Solutions to corporate database security range from encryption strategies and patches to stricter access policies to auditing and monitoring database access.
In Brief: Eighty-three percent of U.S. organizations believe they have taken significant measures to secure their databases. However, in the years surrounding those survey results, more than 100 million records containing sensitive, personal information were breached. Clearly, large corporate databases are not as secure as their executives think, threatening not only their customers' privacy and safety, but their own corporate secrets and company longevity.
Corporate database security is a two-part problem because new threats and vulnerabilities continue to develop, making it difficult for database administrators and security managers to keep up. The other part is that every company's security issues are different, making it nearly impossible to standardize solutions.
To try to circumvent those issues, this study examines the five most common threats and six most prevalent vulnerabilities large corporate databases face, and then gives viable security solutions for combating each of them.

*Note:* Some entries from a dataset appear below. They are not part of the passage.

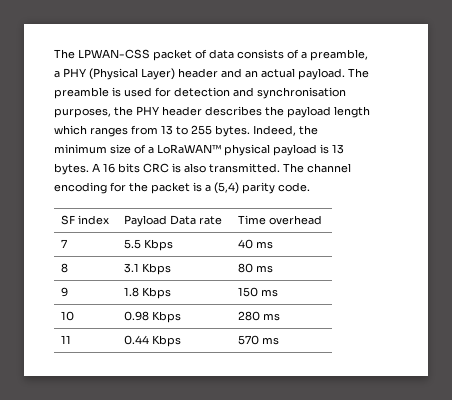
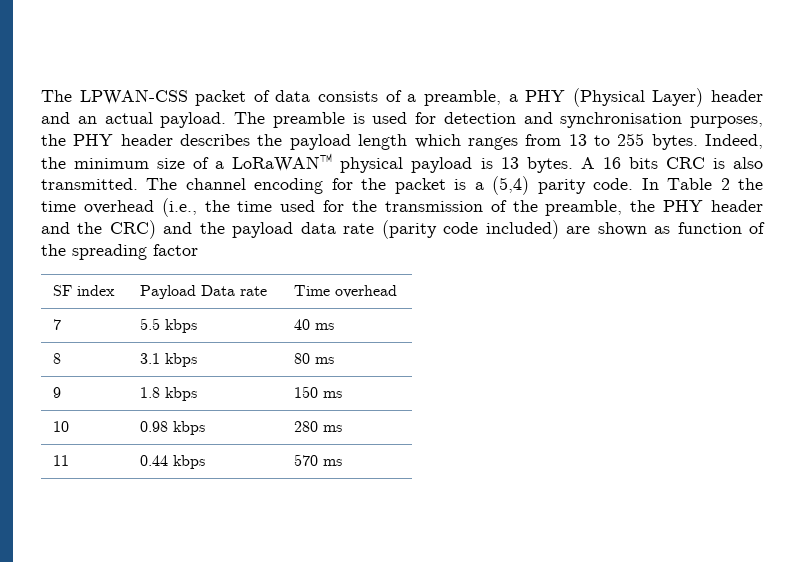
(310, 187) none -> [641,178,763,190] [41,198,763,217] [41,220,765,239] [41,244,198,260] In Table 2 the time overhead (i.e., the time used for the transmission of the preamble, the PHY header and the CRC) and the payload data rate (parity code included) are shown as function of the spreading factor
[143,239,173,251] Kbps -> [165,319,198,333] kbps
[141,263,171,275] Kbps -> [165,353,198,367] kbps
[141,287,171,299] Kbps -> [165,387,198,401] kbps
[151,311,181,323] Kbps -> [173,421,206,435] kbps
[151,335,181,347] Kbps -> [173,455,206,469] kbps

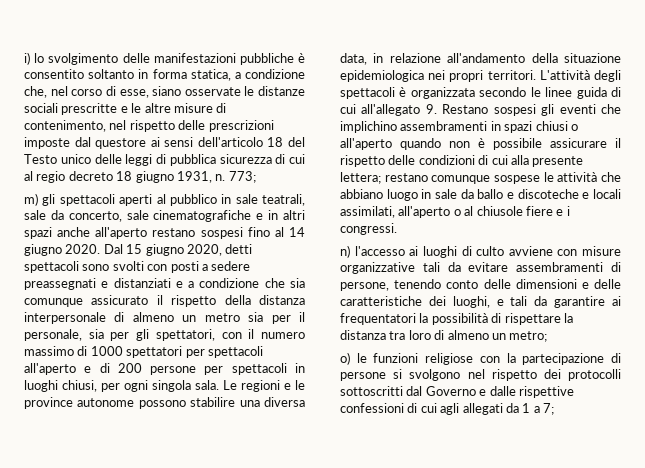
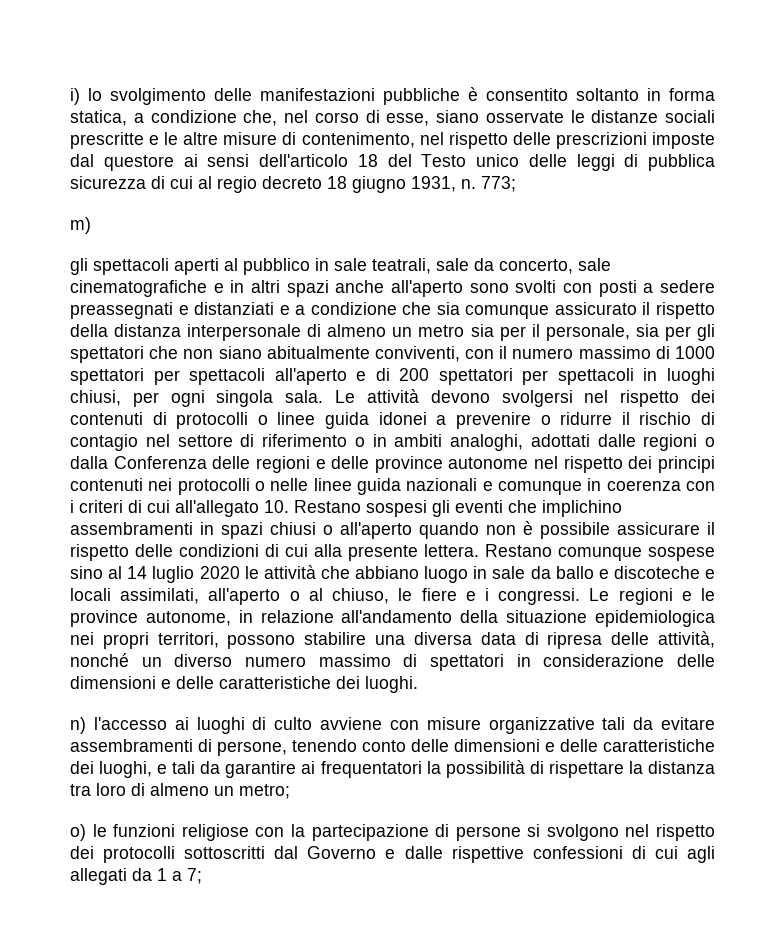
(38, 199) none -> (91, 225) //
[152,227,305,239] [24,244,253,256] [24,261,79,273] restano sospesi fino al 14 giugno 2020. Dal 15 giugno 2020, detti spettacoli -> (463, 288) none
[155,329,215,341] spettatori, -> [70,346,460,363] spettatori che non siano abitualmente conviventi,
[150,366,197,375] persone -> [438,368,513,385] spettatori
[241,380,305,392] regioni e le -> [366,389,716,407] [70,412,716,429] [70,434,715,451] [70,456,370,473] attività devono svolgersi nel rispetto dei contenuti di protocolli o linee guida idonei a prevenire o ridurre il rischio di contagio nel settore di riferimento o in ambiti analoghi, adottati dalle regioni o dalla Conferenza delle regioni e delle
[138,397,305,409] [340,53,621,65] [340,70,621,82] [340,87,607,99] possono stabilire una diversa data, in relazione all'andamento della situazione epidemiologica nei propri territori. L'attività degli spettacoli è organizzata secondo le linee guida -> [534,456,715,473] [70,478,715,495] [70,500,123,513] nel rispetto dei principi contenuti nei protocolli o nelle linee guida nazionali e comunque in coerenza con i criteri
[425,104,437,114] 9. -> [264,500,289,513] 10.
[340,172,540,184] lettera; restano comunque sospese -> [424,544,715,561] [70,566,240,583] lettera. Restano comunque sospese sino al 14 luglio 2020
[476,206,523,216] chiusole -> [332,588,413,604] chiuso, le
(397, 229) none -> [589,588,715,605] [70,610,715,627] [70,631,715,649] [70,653,715,671] [70,676,418,693] Le regioni e le province autonome, in relazione all'andamento della situazione epidemiologica nei propri territori, possono stabilire una diversa data di ripresa delle attività, nonché un diverso numero massimo di spettatori in considerazione delle dimensioni e delle caratteristiche dei luoghi.

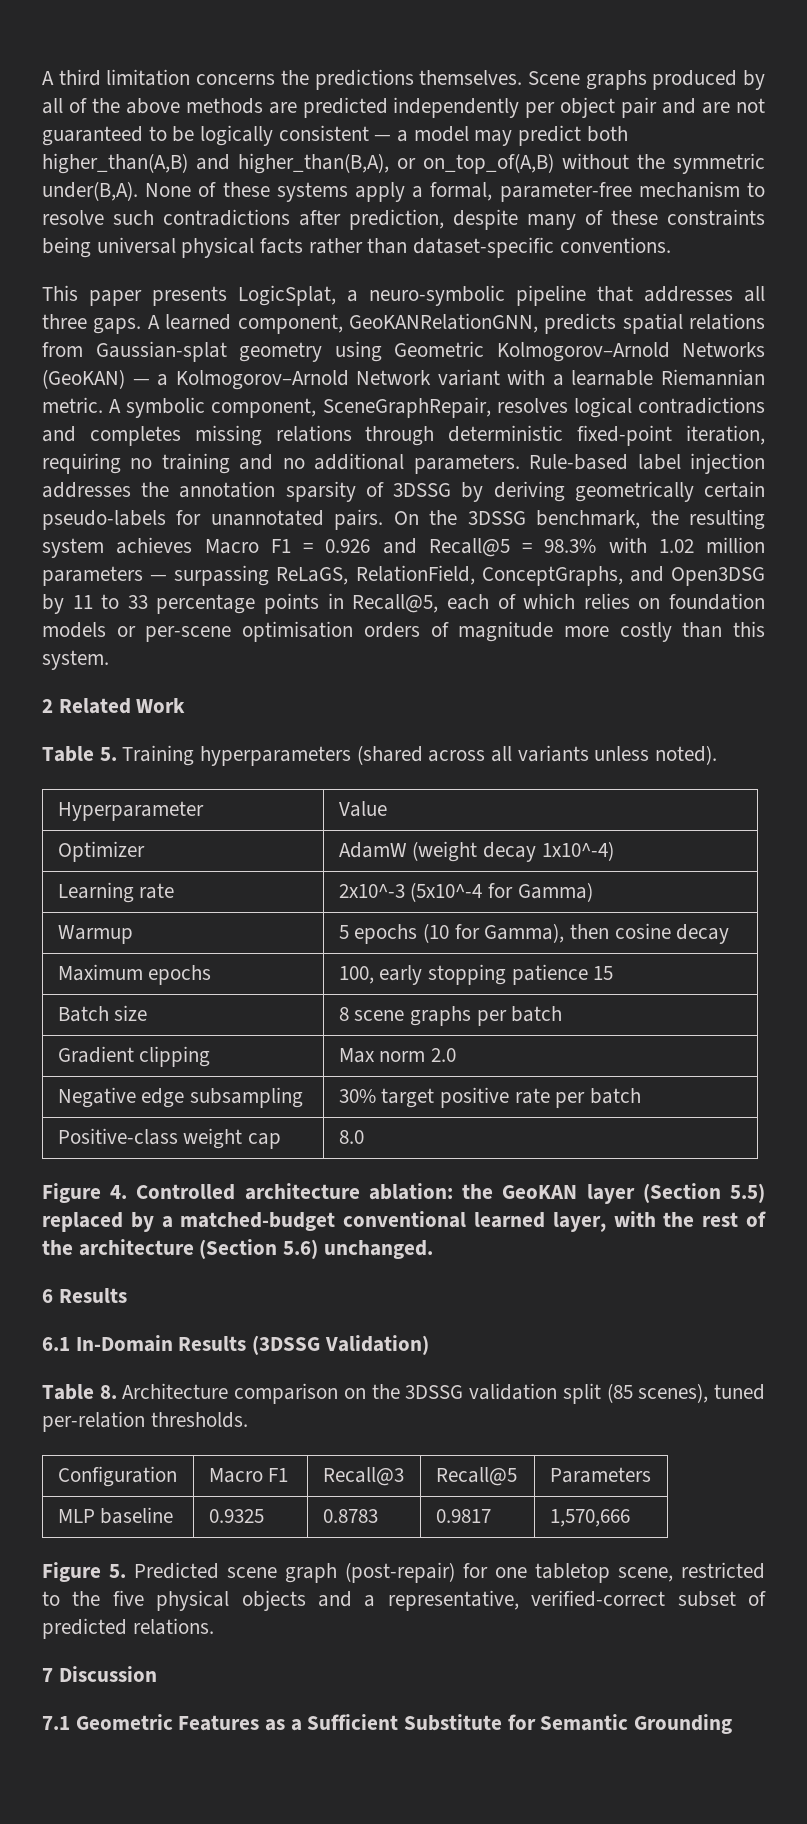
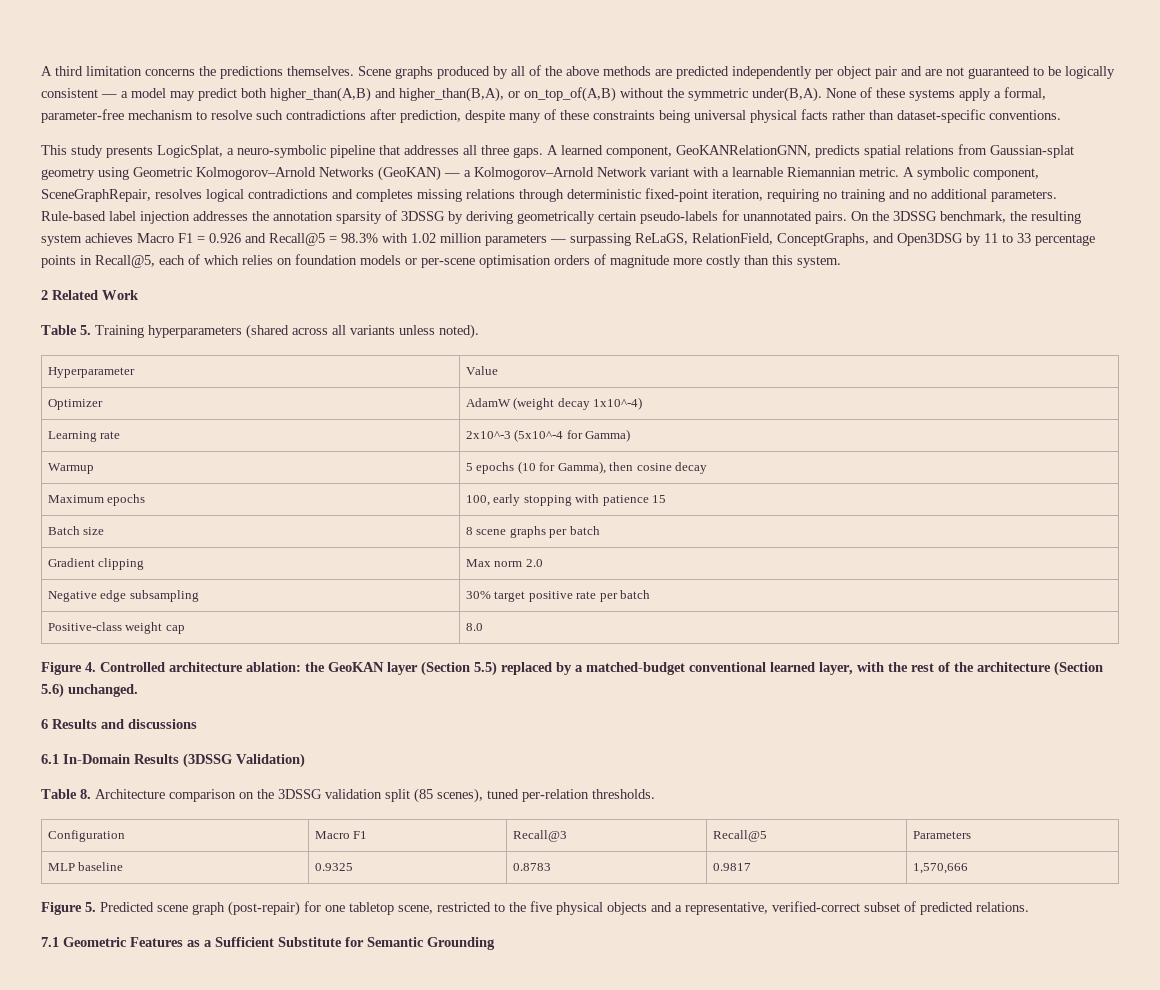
[89,290,142,306] paper -> [71,145,103,158] study
(507, 974) none -> [575,494,600,503] with
(127, 1295) none -> [101,719,197,729] and discussions
[42,1666,157,1682] // 7 Discussion -> (1029, 907) none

|Database Threats||Security Solutions|
|1. Unauthorized access by insiders||Access Policies|
|2. "Brute Force" attacks||Firewall|
|3. Incorrect usage||Vulnerability Assessment|
|4. Stolen laptops||Encryption|
|5. Personal hardware collection||Auditing and Monitoring|
Figure 1—Five most common database threats and potential security solutions
In a typical corporation, roughly 1000 devices require some form of security. But unlike a home, where a burglar has two options for entry―windows and doors―a corporate environment potentially leaves open nearly a dozen. And that includes threats from the inside, as well, like disgruntled employees, forgetful users who misplace sensitive data or passwords, or even dishonest employees who sell corporate information.
The most common of these active attacks include 1) Unauthorized access by insiders, 2) "Brute Force" attacks―deliberate acts against a corporate database, 3) Incorrect usage, 4) Stolen laptops, and 5) Personal hardware collection.
However, more passive dangers that simply leave databases exposed to security breaches can do an equal amount of harm and include such vulnerability scenarios as 1) Data-at-rest (unencrypted information), 2) Sensitive data, 3) Poor application architecture, 4) Password vulnerability, 5) Unlocked database, and 6) Vendor bugs.
Companies can take immediate steps to secure their databases by following eleven solutions outlined in the paper, from encryption strategies and patches to stricter access policies to auditing and monitoring database access.
Research Paper Author: Ryan Nichols—2007 AIM Graduate, Project Leader Systems Database Administrator, HBO
Abstract: Databases are being compromised today at an alarming rate (Britt 2007). This content analysis study provides database administrators and security managers with an inventory of five common threats to and six common vulnerabilities of databases of large corporations when more than 1000 devices require security management (Whitman and Mattord 2004), aligning these threats with potential security solutions. As noted by Vizard (2007), while companies are becoming adept at fighting data breaches, attacks are gaining in sophistication.